Il ne vous suffit que votre libelle me déchire en public ; vos lettres me viennent quereller jusque dans mon cabinet [CORN., Lett. apolog.]
C'est pour me quereller donc, à ce que je voi, Que vous avez voulu me ramener chez moi ? [MOL., Mis. II, 1]
Non, je n'ai de ma vie eu tant d'envie de quereller quelqu'un [MARIV., Sec. surpr. de l'am. II, 7]
S'emporter contre.
Querellez ciel et terre, et maudissez le sort [CORN., Hor. II, 4]
Et, de tous les soldats les âmes étonnées Craignant de voir contre eux retourner leurs coignées [coupant un bois sacré], Il [César] querelle leur crainte, il frémit de courroux [BRÉBEUF, Phars.
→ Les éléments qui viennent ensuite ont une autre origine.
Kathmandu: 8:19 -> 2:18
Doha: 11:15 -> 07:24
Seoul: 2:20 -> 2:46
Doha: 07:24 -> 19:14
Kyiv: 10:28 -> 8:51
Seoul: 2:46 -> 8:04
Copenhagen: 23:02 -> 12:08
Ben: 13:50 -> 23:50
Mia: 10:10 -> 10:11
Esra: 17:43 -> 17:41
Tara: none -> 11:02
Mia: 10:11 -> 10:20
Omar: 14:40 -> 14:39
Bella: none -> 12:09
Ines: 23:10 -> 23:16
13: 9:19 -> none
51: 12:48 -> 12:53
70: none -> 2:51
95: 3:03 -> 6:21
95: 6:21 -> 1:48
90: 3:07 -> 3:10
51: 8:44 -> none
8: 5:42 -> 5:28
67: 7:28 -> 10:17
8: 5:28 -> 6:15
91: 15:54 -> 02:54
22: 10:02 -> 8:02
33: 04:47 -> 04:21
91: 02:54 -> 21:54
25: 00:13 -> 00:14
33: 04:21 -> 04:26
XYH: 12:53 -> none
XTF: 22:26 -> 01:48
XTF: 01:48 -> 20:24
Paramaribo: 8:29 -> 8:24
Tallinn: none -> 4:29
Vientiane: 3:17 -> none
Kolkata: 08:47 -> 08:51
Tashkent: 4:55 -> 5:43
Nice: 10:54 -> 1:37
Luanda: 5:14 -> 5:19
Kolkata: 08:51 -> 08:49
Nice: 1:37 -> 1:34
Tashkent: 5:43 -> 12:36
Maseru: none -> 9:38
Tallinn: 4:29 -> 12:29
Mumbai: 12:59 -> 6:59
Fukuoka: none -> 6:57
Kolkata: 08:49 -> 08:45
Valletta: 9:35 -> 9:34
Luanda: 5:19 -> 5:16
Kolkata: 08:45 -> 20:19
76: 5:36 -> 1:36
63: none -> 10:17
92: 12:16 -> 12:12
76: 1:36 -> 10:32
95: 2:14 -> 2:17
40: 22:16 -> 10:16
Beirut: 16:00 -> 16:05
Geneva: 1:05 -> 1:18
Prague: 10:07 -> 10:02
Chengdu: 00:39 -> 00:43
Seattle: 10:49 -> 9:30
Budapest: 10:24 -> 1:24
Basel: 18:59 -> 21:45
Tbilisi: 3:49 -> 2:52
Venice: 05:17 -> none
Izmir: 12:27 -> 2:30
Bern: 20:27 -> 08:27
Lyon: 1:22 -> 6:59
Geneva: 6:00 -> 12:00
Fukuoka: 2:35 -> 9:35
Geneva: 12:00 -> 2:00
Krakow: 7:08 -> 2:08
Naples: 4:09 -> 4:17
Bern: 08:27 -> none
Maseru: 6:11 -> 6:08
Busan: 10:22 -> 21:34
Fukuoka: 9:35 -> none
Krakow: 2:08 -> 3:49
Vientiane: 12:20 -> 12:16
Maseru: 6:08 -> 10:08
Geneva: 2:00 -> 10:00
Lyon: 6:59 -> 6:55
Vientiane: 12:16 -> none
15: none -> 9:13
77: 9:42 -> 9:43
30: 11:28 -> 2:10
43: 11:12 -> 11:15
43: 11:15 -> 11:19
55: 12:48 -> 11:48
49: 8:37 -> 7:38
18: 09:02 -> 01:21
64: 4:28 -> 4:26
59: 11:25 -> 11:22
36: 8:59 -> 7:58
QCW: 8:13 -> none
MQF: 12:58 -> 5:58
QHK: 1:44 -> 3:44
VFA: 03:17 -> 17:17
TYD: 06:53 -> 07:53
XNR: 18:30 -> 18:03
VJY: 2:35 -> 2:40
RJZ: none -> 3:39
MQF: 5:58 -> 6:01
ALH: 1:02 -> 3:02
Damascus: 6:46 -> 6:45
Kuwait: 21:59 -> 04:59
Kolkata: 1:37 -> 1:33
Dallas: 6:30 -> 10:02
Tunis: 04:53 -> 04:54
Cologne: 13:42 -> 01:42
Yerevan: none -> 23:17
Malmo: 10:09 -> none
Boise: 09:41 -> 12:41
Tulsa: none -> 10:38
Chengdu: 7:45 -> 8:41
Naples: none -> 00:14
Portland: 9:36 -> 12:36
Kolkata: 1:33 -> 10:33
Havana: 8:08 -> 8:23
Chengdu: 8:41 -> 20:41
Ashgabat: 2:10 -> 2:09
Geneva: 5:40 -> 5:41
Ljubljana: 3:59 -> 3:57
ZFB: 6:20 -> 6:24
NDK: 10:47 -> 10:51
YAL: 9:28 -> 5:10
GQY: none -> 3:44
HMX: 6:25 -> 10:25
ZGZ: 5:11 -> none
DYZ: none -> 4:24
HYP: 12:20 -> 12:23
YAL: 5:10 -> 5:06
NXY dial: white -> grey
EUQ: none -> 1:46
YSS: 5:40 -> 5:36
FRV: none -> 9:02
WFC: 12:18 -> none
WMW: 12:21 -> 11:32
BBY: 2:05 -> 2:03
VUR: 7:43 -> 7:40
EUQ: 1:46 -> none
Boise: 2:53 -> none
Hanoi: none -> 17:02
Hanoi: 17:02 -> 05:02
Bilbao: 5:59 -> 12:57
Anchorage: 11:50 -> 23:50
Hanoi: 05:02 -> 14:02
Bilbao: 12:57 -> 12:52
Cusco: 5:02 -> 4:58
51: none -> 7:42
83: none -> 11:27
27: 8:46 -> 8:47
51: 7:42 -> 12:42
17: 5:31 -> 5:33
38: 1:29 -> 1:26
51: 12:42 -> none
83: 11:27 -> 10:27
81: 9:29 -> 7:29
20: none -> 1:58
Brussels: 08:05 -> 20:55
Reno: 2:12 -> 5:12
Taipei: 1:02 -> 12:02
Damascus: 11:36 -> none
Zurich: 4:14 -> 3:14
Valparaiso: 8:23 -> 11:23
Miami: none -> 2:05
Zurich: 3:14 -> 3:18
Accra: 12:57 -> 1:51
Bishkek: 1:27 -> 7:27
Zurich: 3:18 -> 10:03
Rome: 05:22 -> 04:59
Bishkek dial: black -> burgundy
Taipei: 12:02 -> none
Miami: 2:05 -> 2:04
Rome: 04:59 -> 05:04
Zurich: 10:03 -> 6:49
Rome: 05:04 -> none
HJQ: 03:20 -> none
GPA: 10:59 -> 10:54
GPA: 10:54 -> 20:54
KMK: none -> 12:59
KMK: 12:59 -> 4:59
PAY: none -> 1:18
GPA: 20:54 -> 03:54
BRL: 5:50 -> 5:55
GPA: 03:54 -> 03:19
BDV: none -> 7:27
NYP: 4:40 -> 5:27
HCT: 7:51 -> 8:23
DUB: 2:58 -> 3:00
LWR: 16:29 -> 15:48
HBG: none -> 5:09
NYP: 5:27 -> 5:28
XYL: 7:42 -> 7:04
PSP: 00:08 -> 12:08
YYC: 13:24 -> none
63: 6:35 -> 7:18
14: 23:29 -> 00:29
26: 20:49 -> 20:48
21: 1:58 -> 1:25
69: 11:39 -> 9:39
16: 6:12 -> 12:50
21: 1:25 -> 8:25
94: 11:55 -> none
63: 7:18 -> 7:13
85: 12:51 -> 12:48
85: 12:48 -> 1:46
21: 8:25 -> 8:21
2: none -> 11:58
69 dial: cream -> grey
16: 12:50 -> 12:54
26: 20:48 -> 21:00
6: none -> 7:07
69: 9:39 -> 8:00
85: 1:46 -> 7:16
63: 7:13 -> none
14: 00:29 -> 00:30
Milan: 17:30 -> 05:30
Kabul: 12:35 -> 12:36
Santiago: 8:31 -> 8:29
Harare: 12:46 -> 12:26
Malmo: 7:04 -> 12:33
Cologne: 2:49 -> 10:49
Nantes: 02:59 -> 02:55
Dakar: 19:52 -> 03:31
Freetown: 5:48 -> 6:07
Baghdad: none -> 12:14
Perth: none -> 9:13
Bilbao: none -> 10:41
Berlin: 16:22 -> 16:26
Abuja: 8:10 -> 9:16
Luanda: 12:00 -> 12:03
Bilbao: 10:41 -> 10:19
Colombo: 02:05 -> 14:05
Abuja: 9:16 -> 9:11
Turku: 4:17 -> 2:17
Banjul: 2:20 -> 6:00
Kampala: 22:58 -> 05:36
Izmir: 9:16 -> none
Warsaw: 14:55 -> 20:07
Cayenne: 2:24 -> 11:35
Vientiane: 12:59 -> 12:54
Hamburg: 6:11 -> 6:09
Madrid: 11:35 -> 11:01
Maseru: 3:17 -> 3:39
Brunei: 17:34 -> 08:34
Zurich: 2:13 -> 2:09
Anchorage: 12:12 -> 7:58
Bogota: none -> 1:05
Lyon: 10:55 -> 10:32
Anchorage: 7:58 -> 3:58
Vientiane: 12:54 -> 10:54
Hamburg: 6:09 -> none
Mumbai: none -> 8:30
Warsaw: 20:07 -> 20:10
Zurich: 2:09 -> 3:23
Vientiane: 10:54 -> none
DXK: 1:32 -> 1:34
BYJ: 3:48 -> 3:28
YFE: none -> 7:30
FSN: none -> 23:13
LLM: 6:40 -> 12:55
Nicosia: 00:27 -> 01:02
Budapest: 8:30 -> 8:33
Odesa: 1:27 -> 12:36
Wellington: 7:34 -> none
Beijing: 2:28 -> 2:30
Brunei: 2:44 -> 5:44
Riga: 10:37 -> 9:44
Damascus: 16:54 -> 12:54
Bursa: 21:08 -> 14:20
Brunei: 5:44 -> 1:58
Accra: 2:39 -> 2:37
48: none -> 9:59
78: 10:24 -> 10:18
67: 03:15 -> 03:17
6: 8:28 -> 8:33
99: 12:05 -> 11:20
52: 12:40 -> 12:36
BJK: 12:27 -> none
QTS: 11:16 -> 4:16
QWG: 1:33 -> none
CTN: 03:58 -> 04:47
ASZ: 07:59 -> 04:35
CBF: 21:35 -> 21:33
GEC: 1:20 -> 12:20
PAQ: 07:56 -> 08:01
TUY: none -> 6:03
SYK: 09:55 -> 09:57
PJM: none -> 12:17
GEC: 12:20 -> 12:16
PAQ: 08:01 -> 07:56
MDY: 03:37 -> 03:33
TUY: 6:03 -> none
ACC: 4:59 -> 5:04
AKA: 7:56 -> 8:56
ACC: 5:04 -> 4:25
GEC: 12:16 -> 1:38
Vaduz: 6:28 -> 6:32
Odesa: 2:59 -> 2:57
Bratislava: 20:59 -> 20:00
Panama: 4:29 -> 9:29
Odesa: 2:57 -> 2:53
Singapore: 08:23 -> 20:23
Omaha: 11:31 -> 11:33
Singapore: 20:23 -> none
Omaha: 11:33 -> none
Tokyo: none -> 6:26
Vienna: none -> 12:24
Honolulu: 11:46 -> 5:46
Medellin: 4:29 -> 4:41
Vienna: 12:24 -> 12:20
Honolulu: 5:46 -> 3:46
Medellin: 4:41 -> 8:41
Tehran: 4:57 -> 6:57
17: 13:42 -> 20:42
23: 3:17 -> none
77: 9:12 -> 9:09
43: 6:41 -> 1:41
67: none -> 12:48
III]
Surpris, je l'avouerai, de leur fureur commune, Querellant les amants, l'amour et la fortune, J'étais de ce palais sorti désespéré [RAC., Bajaz. III, 2]
Vous, qui, de l'Asie embrassant la conquête, Querellez tous les jours le ciel qui vous arrête [ID., Iphig. IV, 6]
2° Provoquer, entamer une querelle (sens vieilli).
Mais ce n'est pas ici qu'il faut le quereller [CORN., Ment. II, 4]
Quereller signifie aujourd'hui reprendre, faire des reproches, réprimander ; il signifiait alors insulter, défier et même se battre [VOLT., Comm. Corn. Rem. Ment. II, 4]
3° Terme d'ancienne coutume. Porter plainte en justice ; attaquer un testament, une convention. De là vient le sens de disputer à, sens qui a vieilli et n'est plus usité.
Ne lui querelle point un bien que tu possèdes [CORN., la Suiv. IV, 8]
Vous ne lui voulez pas quereller Célidée ? [ID., Galer. du Pal. V, 6]
4° Gronder, réprimander.
C'est toi, pendard, qui m'as bu mon vin d'Espagne, et qui as été cause que j'ai tant querellé la servante, croyant que c'était elle qui m'avait fait le tour [MOL., Scapin, II, 5]
5° Il se dit absolument, soit dans le sens de faire querelle, soit dans le sens de gronder.
Je ne querelle point [MOL., Mis. II, 1]
Argante : Laisse-moi un peu quereller en repos. - Scapin : Vous voulez quereller ? - Argante : Oui, je veux quereller. - Scapin : Hé ! qui, monsieur ? - Argante : Ce maraud-là [ID., Scapin, I, 6]
Oh bien ! querellez donc, si cela peut vous plaire [DESTOUCH., Phil. marié, II, 5]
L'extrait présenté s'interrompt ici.